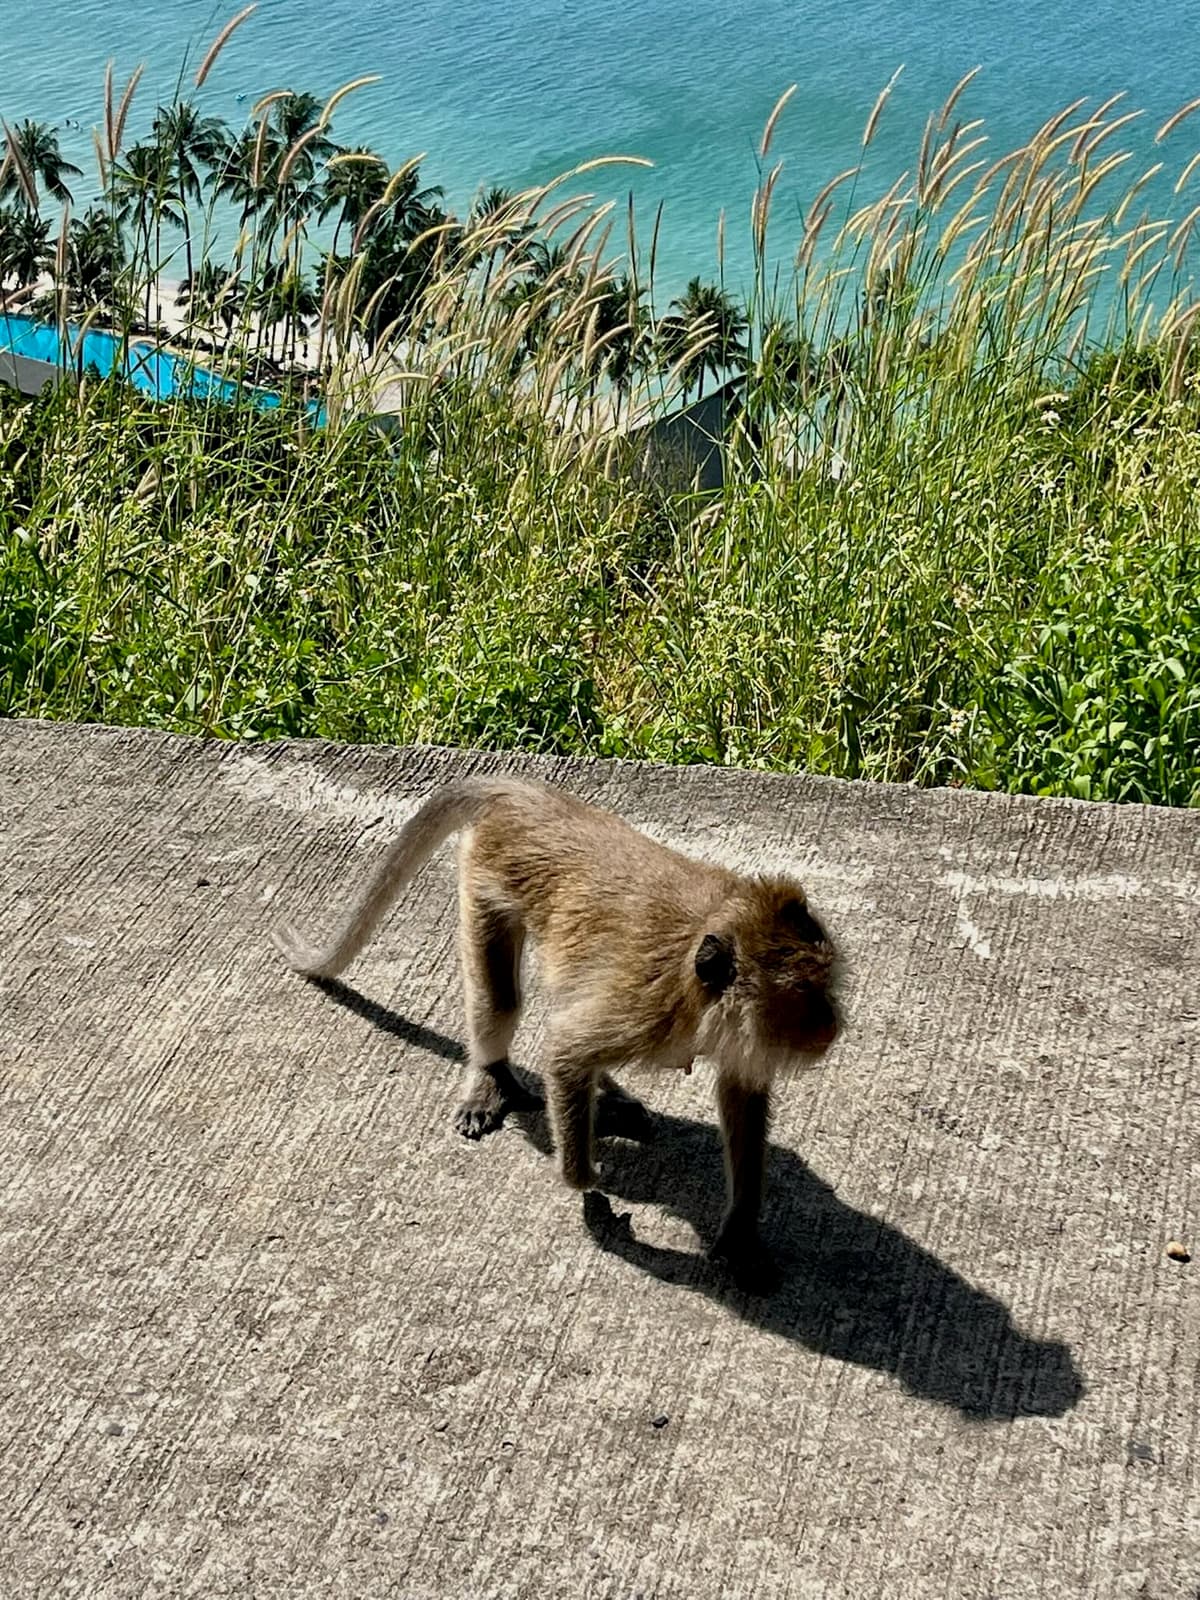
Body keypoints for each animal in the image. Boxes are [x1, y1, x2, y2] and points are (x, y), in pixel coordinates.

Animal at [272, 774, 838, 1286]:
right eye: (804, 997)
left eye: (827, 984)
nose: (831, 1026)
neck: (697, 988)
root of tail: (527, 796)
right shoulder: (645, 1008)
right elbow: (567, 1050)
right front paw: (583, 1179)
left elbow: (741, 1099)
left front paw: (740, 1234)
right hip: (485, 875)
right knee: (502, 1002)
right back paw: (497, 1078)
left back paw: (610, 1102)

┄┄┄┄┄┄

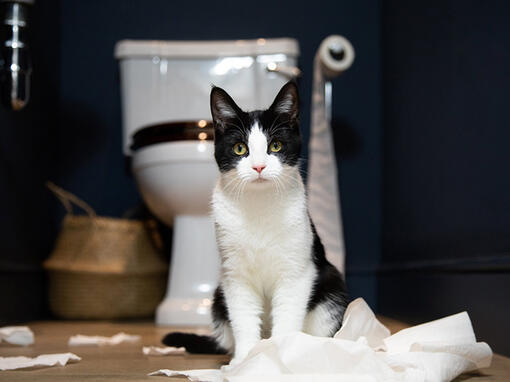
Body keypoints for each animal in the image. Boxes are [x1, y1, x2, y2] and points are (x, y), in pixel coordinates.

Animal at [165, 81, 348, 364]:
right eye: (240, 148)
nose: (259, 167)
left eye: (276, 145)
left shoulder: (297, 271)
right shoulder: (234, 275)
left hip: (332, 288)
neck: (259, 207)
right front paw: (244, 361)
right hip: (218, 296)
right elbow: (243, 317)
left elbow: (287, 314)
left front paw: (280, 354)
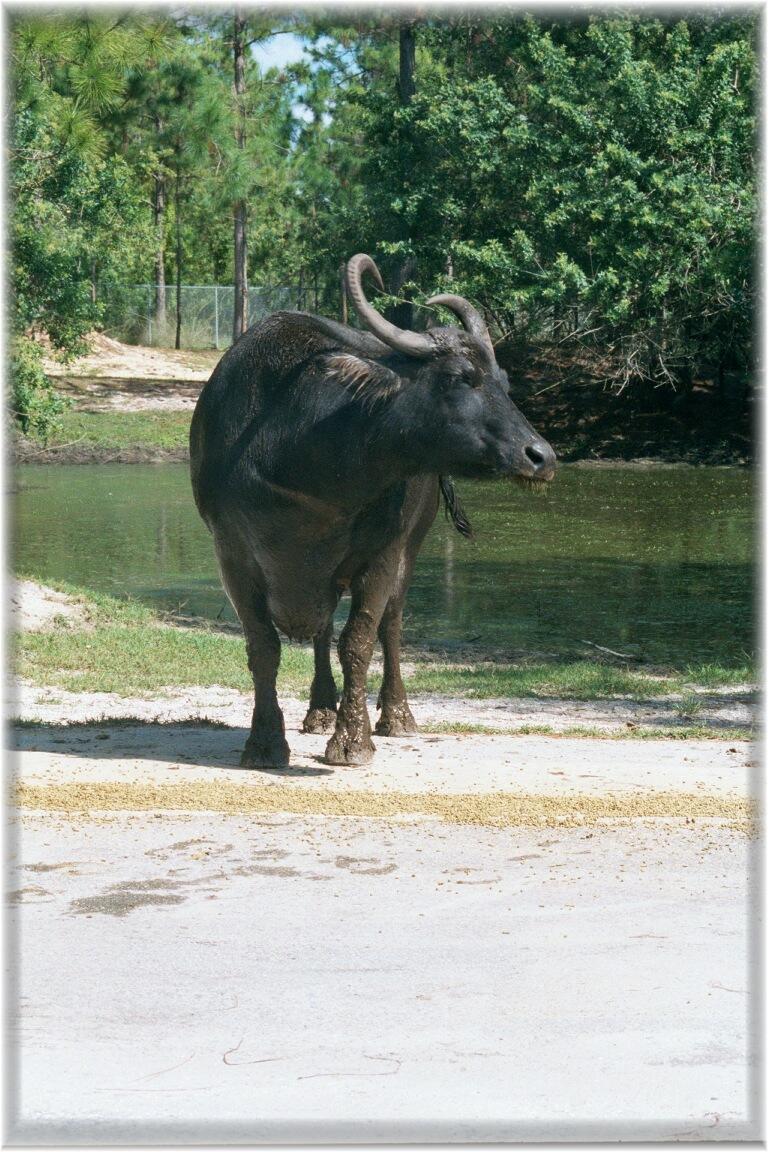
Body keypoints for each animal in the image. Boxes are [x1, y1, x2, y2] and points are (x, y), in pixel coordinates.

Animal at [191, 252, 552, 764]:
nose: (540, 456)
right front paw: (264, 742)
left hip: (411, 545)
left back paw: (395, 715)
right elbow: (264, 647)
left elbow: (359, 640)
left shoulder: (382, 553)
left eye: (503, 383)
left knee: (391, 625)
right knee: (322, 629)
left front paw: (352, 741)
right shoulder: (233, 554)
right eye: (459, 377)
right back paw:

┄┄┄┄┄┄

▶ _WHAT YOU HAVE TO DO_:
The range runs from the line above containing "root of tail: (527, 796)" to the line containing "left back paw: (610, 1102)", inclusive. Restate those lines word for word and no others.

▶ _REPLY TO THE TASK_:
root of tail: (527, 796)
right shoulder: (645, 1008)
right elbow: (567, 1050)
right front paw: (583, 1179)
left elbow: (741, 1099)
left front paw: (740, 1234)
right hip: (485, 875)
right knee: (502, 1002)
right back paw: (497, 1078)
left back paw: (610, 1102)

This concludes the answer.